Spelt, Tomato and Bean Stew
Servings: 8 Prep 4 hrs 15 mins Cook 1 hr 30 mins Start to Finish 6 hrs


  • 1 cup dried white navy beans
  • 2 teaspoons olive oil
  • 1 yellow onion, diced
  • 1 cup spelt
  • 1 28 ounce can crushed fire-roasted tomatoes
  • 1 large carrot, peeled and chopped
  • 1/2 pound potato, diced
  • 2 celery stalks, sliced
  • 1 cup cremini mushrooms, sliced
  • 1 1/2 teaspoons dried thyme
  • Salt and pepper, to taste
  • 1/2 bunch kale, ribs removed and chopped
  • Parmesan cheese, grated

Make It

1. Place beans in a large bowl, cover with water and soak for at least 4 hours, preferably overnight. Drain beans and add to a large saucepan with 5 cups of water. Bring to a boil, reduce heat and simmer until tender, about 45 minutes.

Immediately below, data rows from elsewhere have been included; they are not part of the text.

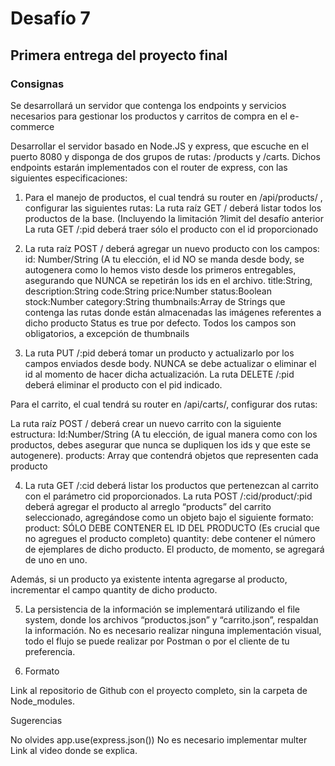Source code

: # Desafío 7
## Primera entrega del proyecto final

### Consignas

Se desarrollará un servidor que contenga los endpoints y servicios necesarios para gestionar los productos y carritos de compra en el e-commerce

Desarrollar el servidor basado en Node.JS y express, que escuche en el puerto 8080 y disponga de dos grupos de rutas: /products y /carts. Dichos endpoints estarán implementados con el router de express, con las siguientes especificaciones:


1) Para el manejo de productos, el cual tendrá su router en /api/products/ , configurar las siguientes rutas:
La ruta raíz GET / deberá listar todos los productos de la base. (Incluyendo la limitación ?limit del desafío anterior
La ruta GET /:pid deberá traer sólo el producto con el id proporcionado


2) La ruta raíz POST / deberá agregar un nuevo producto con los campos:
id: Number/String (A tu elección, el id NO se manda desde body, se autogenera como lo hemos visto desde los primeros entregables, asegurando que NUNCA se repetirán los ids en el archivo.
title:String,
description:String
code:String
price:Number
status:Boolean
stock:Number
category:String
thumbnails:Array de Strings que contenga las rutas donde están almacenadas las imágenes referentes a dicho producto
Status es true por defecto.
Todos los campos son obligatorios, a excepción de thumbnails
  
  
3) La ruta PUT /:pid deberá tomar un producto y actualizarlo por los campos enviados desde body. NUNCA se debe actualizar o eliminar el id al momento de hacer dicha actualización.
La ruta DELETE /:pid deberá eliminar el producto con el pid indicado. 

Para el carrito, el cual tendrá su router en /api/carts/, configurar dos rutas:

La ruta raíz POST / deberá crear un nuevo carrito con la siguiente estructura:
Id:Number/String (A tu elección, de igual manera como con los productos, debes asegurar que nunca se dupliquen los ids y que este se autogenere).
products: Array que contendrá objetos que representen cada producto


4) La ruta GET /:cid deberá listar los productos que pertenezcan al carrito con el parámetro cid proporcionados.
La ruta POST  /:cid/product/:pid deberá agregar el producto al arreglo “products” del carrito seleccionado, agregándose como un objeto bajo el siguiente formato:
product: SÓLO DEBE CONTENER EL ID DEL PRODUCTO (Es crucial que no agregues el producto completo)
quantity: debe contener el número de ejemplares de dicho producto. El producto, de momento, se agregará de uno en uno.

Además, si un producto ya existente intenta agregarse al producto, incrementar el campo quantity de dicho producto. 


5) La persistencia de la información se implementará utilizando el file system, donde los archivos “productos.json” y “carrito.json”, respaldan la información.
No es necesario realizar ninguna implementación visual, todo el flujo se puede realizar por Postman o por el cliente de tu preferencia.


6) Formato

Link al repositorio de Github con el proyecto completo, sin la carpeta de Node_modules.

Sugerencias

No olvides app.use(express.json())
No es necesario implementar multer
Link al video donde se explica.


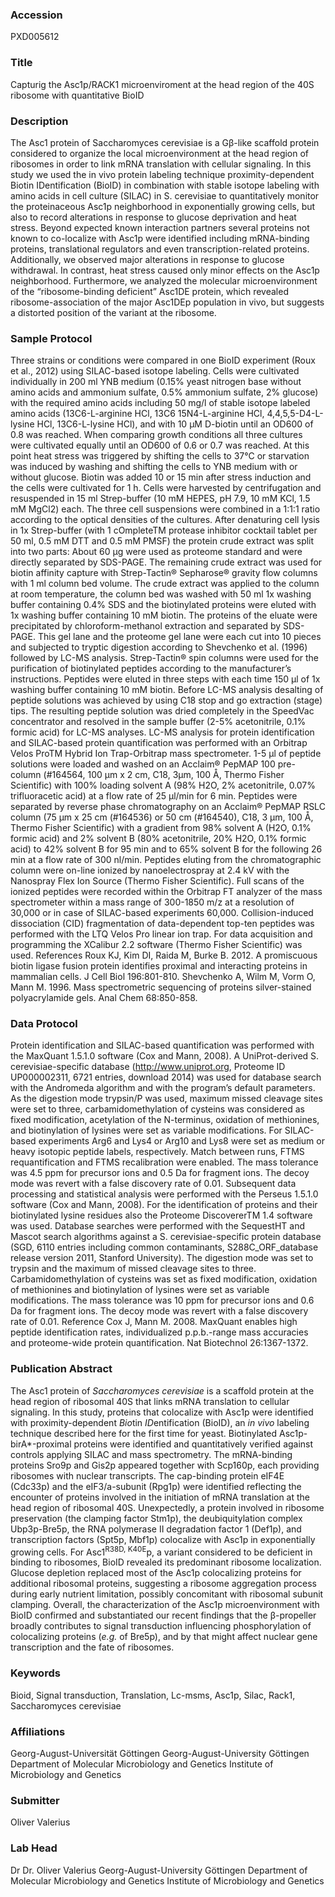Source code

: ### Accession
PXD005612

### Title
Capturig the Asc1p/RACK1 microenviroment at the head region of the 40S ribosome with quantitative BioID

### Description
The Asc1 protein of Saccharomyces cerevisiae is a Gβ-like scaffold protein considered to organize the local microenvironment at the head region of ribosomes in order to link mRNA translation with cellular signaling. In this study we used the in vivo protein labeling technique proximity-dependent Biotin IDentification (BioID) in combination with stable isotope labeling with amino acids in cell culture (SILAC) in S. cerevisiae to quantitatively monitor the proteinaceous Asc1p neighborhood in exponentially growing cells, but also to record alterations in response to glucose deprivation and heat stress. Beyond expected known interaction partners several proteins not known to co-localize with Asc1p were identified including mRNA-binding proteins, translational regulators and even transcription-related proteins. Additionally, we observed major alterations in response to glucose withdrawal. In contrast, heat stress caused only minor effects on the Asc1p neighborhood. Furthermore, we analyzed the molecular microenvironment of the “ribosome-binding deficient” Asc1DE protein, which revealed ribosome-association of the major Asc1DEp population in vivo, but suggests a distorted position of the variant at the ribosome.

### Sample Protocol
Three strains or conditions were compared in one BioID experiment (Roux et al., 2012) using SILAC-based isotope labeling. Cells were cultivated individually in 200 ml YNB medium (0.15% yeast nitrogen base without amino acids and ammonium sulfate, 0.5% ammonium sulfate, 2% glucose) with the required amino acids including 50 mg/l of stable isotope labeled amino acids (13C6-L-arginine HCl, 13C6 15N4-L-arginine HCl, 4,4,5,5-D4-L-lysine HCl, 13C6-L-lysine HCl), and with 10 μM D-biotin until an OD600 of 0.8 was reached. When comparing growth conditions all three cultures were cultivated equally until an OD600 of 0.6 or 0.7 was reached. At this point heat stress was triggered by shifting the cells to 37°C or starvation was induced by washing and shifting the cells to YNB medium with or without glucose. Biotin was added 10 or 15 min after stress induction and the cells were cultivated for 1 h. Cells were harvested by centrifugation and resuspended in 15 ml Strep-buffer (10 mM HEPES, pH 7.9, 10 mM KCl, 1.5 mM MgCl2) each. The three cell suspensions were combined in a 1:1:1 ratio according to the optical densities of the cultures. After denaturing cell lysis in 1x Strep-buffer (with 1 cOmpleteTM protease inhibitor cocktail tablet per 50 ml, 0.5 mM DTT and 0.5 mM PMSF) the protein crude extract was split into two parts: About 60 μg were used as proteome standard and were directly separated by SDS-PAGE. The remaining crude extract was used for biotin affinity capture with Strep-Tactin® Sepharose® gravity flow columns with 1 ml column bed volume. The crude extract was applied to the column at room temperature, the column bed was washed with 50 ml 1x washing buffer containing 0.4% SDS and the biotinylated proteins were eluted with 1x washing buffer containing 10 mM biotin. The proteins of the eluate were precipitated by chloroform-methanol extraction and separated by SDS-PAGE. This gel lane and the proteome gel lane were each cut into 10 pieces and subjected to tryptic digestion according to Shevchenko et al. (1996) followed by LC-MS analysis. Strep-Tactin® spin columns were used for the purification of biotinylated peptides according to the manufacturer’s instructions. Peptides were eluted in three steps with each time 150 μl of 1x washing buffer containing 10 mM biotin. Before LC-MS analysis desalting of peptide solutions was achieved by using C18 stop and go extraction (stage) tips. The resulting peptide solution was dried completely in the SpeedVac concentrator and resolved in the sample buffer (2-5% acetonitrile, 0.1% formic acid) for LC-MS analyses. LC-MS analysis for protein identification and SILAC-based protein quantification was performed with an Orbitrap Velos ProTM Hybrid Ion Trap-Orbitrap mass spectrometer. 1-5 μl of peptide solutions were loaded and washed on an Acclaim® PepMAP 100 pre-column (#164564, 100 μm x 2 cm, C18, 3μm, 100 Å, Thermo Fisher Scientific) with 100% loading solvent A (98% H2O, 2% acetonitrile, 0.07% trifluoracetic acid) at a flow rate of 25 μl/min for 6 min. Peptides were separated by reverse phase chromatography on an Acclaim® PepMAP RSLC column (75 μm x 25 cm (#164536) or 50 cm (#164540), C18, 3 μm, 100 Å, Thermo Fisher Scientific) with a gradient from 98% solvent A (H2O, 0.1% formic acid) and 2% solvent B (80% acetonitrile, 20% H2O, 0.1% formic acid) to 42% solvent B for 95 min and to 65% solvent B for the following 26 min at a flow rate of 300 nl/min. Peptides eluting from the chromatographic column were on-line ionized by nanoelectrospray at 2.4 kV with the Nanospray Flex Ion Source (Thermo Fisher Scientific). Full scans of the ionized peptides were recorded within the Orbitrap FT analyzer of the mass spectrometer within a mass range of 300-1850 m/z at a resolution of 30,000 or in case of SILAC-based experiments 60,000. Collision-induced dissociation (CID) fragmentation of data-dependent top-ten peptides was performed with the LTQ Velos Pro linear ion trap. For data acquisition and programming the XCalibur 2.2 software (Thermo Fisher Scientific) was used.   References  Roux KJ, Kim DI, Raida M, Burke B. 2012. A promiscuous biotin ligase fusion protein identifies proximal and interacting proteins in mammalian cells. J Cell Biol 196:801-810.  Shevchenko A, Wilm M, Vorm O, Mann M. 1996. Mass spectrometric sequencing of proteins silver-stained polyacrylamide gels. Anal Chem 68:850-858.

### Data Protocol
Protein identification and SILAC-based quantification was performed with the MaxQuant 1.5.1.0 software (Cox and Mann, 2008). A UniProt-derived S. cerevisiae-specific database (http://www.uniprot.org, Proteome ID UP000002311, 6721 entries, download 2014) was used for database search with the Andromeda algorithm and with the program’s default parameters. As the digestion mode trypsin/P was used, maximum missed cleavage sites were set to three, carbamidomethylation of cysteins was considered as fixed modification, acetylation of the N-terminus, oxidation of methionines, and biotinylation of lysines were set as variable modifications. For SILAC-based experiments Arg6 and Lys4 or Arg10 and Lys8 were set as medium or heavy isotopic peptide labels, respectively. Match between runs, FTMS requantification and FTMS recalibration were enabled. The mass tolerance was 4.5 ppm for precursor ions and 0.5 Da for fragment ions. The decoy mode was revert with a false discovery rate of 0.01. Subsequent data processing and statistical analysis were performed with the Perseus 1.5.1.0 software (Cox and Mann, 2008). For the identification of proteins and their biotinylated lysine residues also the Proteome DiscovererTM 1.4 software was used. Database searches were performed with the SequestHT and Mascot search algorithms against a S. cerevisiae-specific protein database (SGD, 6110 entries including common contaminants, S288C_ORF_database release version 2011, Stanford University). The digestion mode was set to trypsin and the maximum of missed cleavage sites to three. Carbamidomethylation of cysteins was set as fixed modification, oxidation of methionines and biotinylation of lysines were set as variable modifications. The mass tolerance was 10 ppm for precursor ions and 0.6 Da for fragment ions. The decoy mode was revert with a false discovery rate of 0.01.  Reference  Cox J, Mann M. 2008. MaxQuant enables high peptide identification rates, individualized p.p.b.-range mass accuracies and proteome-wide protein quantification. Nat Biotechnol 26:1367-1372.

### Publication Abstract
The Asc1 protein of <i>Saccharomyces cerevisiae</i> is a scaffold protein at the head region of ribosomal 40S that links mRNA translation to cellular signaling. In this study, proteins that colocalize with Asc1p were identified with proximity-dependent <i>Bio</i>tin <i>ID</i>entification (BioID), an <i>in vivo</i> labeling technique described here for the first time for yeast. Biotinylated Asc1p-birA*-proximal proteins were identified and quantitatively verified against controls applying SILAC and mass spectrometry. The mRNA-binding proteins Sro9p and Gis2p appeared together with Scp160p, each providing ribosomes with nuclear transcripts. The cap-binding protein eIF4E (Cdc33p) and the eIF3/a-subunit (Rpg1p) were identified reflecting the encounter of proteins involved in the initiation of mRNA translation at the head region of ribosomal 40S. Unexpectedly, a protein involved in ribosome preservation (the clamping factor Stm1p), the deubiquitylation complex Ubp3p-Bre5p, the RNA polymerase II degradation factor 1 (Def1p), and transcription factors (Spt5p, Mbf1p) colocalize with Asc1p in exponentially growing cells. For Asc1<sup>R38D, K40E</sup>p, a variant considered to be deficient in binding to ribosomes, BioID revealed its predominant ribosome localization. Glucose depletion replaced most of the Asc1p colocalizing proteins for additional ribosomal proteins, suggesting a ribosome aggregation process during early nutrient limitation, possibly concomitant with ribosomal subunit clamping. Overall, the characterization of the Asc1p microenvironment with BioID confirmed and substantiated our recent findings that the &#x3b2;-propeller broadly contributes to signal transduction influencing phosphorylation of colocalizing proteins (<i>e.g.</i> of Bre5p), and by that might affect nuclear gene transcription and the fate of ribosomes.

### Keywords
Bioid, Signal transduction, Translation, Lc-msms, Asc1p, Silac, Rack1, Saccharomyces cerevisiae

### Affiliations
Georg-August-Universität Göttingen
Georg-August-University Göttingen Department of Molecular Microbiology and Genetics Institute of  Microbiology and Genetics

### Submitter
Oliver Valerius

### Lab Head
Dr Dr. Oliver Valerius
Georg-August-University Göttingen Department of Molecular Microbiology and Genetics Institute of  Microbiology and Genetics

2. In a skillet, heat olive oil over medium heat and cook onion until softened, about 4 minutes. Add to saucepan with beans along with spelt, tomatoes, carrot, potato, celery, mushrooms, thyme and salt and pepper to taste. Return to boil, reduce heat and simmer covered until spelt is tender, about 40 minutes.

3. Stir in kale and cook 2 minutes more. Divide among serving bowls and garnish with Parmesan cheese.

Nutrition Facts

Servings Per Recipe: 8; Amount Per Serving: cal. (kcal): 258, Fat, total (g): 3, sat. fat (g): 1, carb. (g): 50, fiber (g): 13, pro. (g): 13, Folate (µg): 142, calcium (mg): 143, iron (mg): 5, Percent Daily Values are based on a 2,000 calorie diet.